Fields Corner area chosen for widespread restoration
Historic Boston Inc., the non-profit that restored the Globe bookstore to its current glory downtown, has set its sights on more than a local landmark. It will focus its considerable resources on bringing several key buildings in Fields Corner up to snuff for the history buff.
As part of a new initiative on historic neighborhood incentives, HBI asked all 19 of Boston's Main Streets programs to submit expressions of interest in historic preservation for their local buildings and storefronts. Eight returned applications, including one produced by Viet-AID and Fields Corner Main Streets. HBI chose Fields and another proposal from Hyde Park Main Streets for the extensive projects.
"We've generally dealt at a building-by-building level, we've never dealt with a district-wide level," said HBI executive director Kathy Kottardis. "The board wanted to move more in this direction to really see the effect in the neighborhoods. This is really the first venture into that area."
A few hidden gems caught Kottardis' eye, including the Robinson Block, a two-story 1872 stucco building with a curvy façade on the intersection of Dorchester Avenue and Adams Street, two buildings that house Hi-Fi Pizza Pie and Bargain City, from 1500 to 1514 on Dorchester, and a building at 1400 Dorchester owned by Fields Corner CDC.
The help HBI brings could range from technical assistance, passive investment and a few small grants to HBI buying buildings, restoring them and reselling at a later date. In some cases, such as that of the Hi-Fi Pizza Pie building that also includes the Kit Clark Senior Center, it might be as easy as removing the metal false front and sprucing up the older façade behind, in others it might include major investment in a complete restoration. The work is aimed at revitalizing the business district, and together with the reconstruction of sidewalks and street furniture of Dorchester Avenue in the Dot Ave Project, could mean a whole new look for the corner in a few years time.
Kottardis also mentioned a hidden landmark in the corner. Behind the post office there is a smaller building that was built in the 18th century as Field's General Store, a landmark that gave the corner its name.
"It's one of the oldest buildings in the neighborhood. It would be an interesting one to get at," said Kottardis.

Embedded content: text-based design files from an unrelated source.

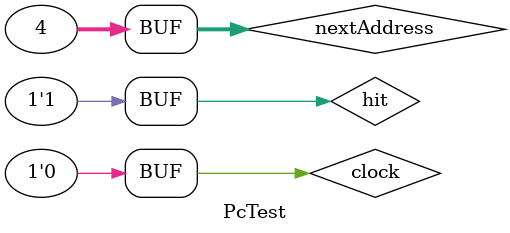
<source format=v>
`timescale 1ns / 1ps

module PcTest;

	// Inputs
	reg [31:0] nextAddress;
	reg clock;
	reg hit;

	// Outputs
	wire [31:0] address;

	// Instantiate the Unit Under Test (UUT)
	PC uut (
		.address(address), 
		.nextAddress(nextAddress), 
		.clock(clock), 
		.hit(hit)
	);

	initial begin
		// Initialize Inputs
		nextAddress = 0;
		clock = 1;
		hit = 0;
		#100;
		
		nextAddress = 32'b1; 
		clock = 1;
		hit = 0;
		#100;
		
		nextAddress = 32'b10; 
		clock = 0;
		hit = 0;
		#100;
		
		nextAddress = 32'b11; 
		clock = 1;
		hit = 1;
		#100;
		
		nextAddress = 32'b100;
		clock = 0;
		hit = 1;

	end
      
endmodule


</source>
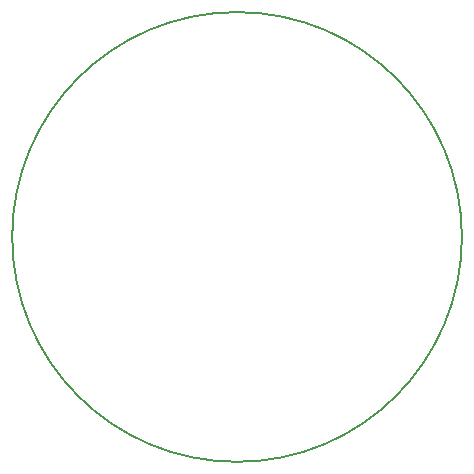
<source format=gm1>
G04 #@! TF.FileFunction,Profile,NP*
%FSLAX46Y46*%
G04 Gerber Fmt 4.6, Leading zero omitted, Abs format (unit mm)*
G04 Created by KiCad (PCBNEW 4.0.1-stable) date Wednesday, August 10, 2016 'PMt' 06:46:32 PM*
%MOMM*%
G01*
G04 APERTURE LIST*
%ADD10C,0.100000*%
%ADD11C,0.150000*%
G04 APERTURE END LIST*
D10*
D11*
X168390143Y-106426000D02*
G75*
G03X168390143Y-106426000I-19038143J0D01*
G01*
M02*

</source>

In cooperation with Viet-AID and Field Corner Main Streets, a series of open-to-the-community design charrettes will be announced over the next few months, to invite residents to help HBI identify what the neighborhood values and wants to preserve. Then, over the next two to five years, the plan will be put into action.
"It's really exciting," said Evelyn Darling of FCMS. "They've been around a long time and they are a proven developer of historic projects. I think it's really great for Fields Corner. We need the assistance they can provide."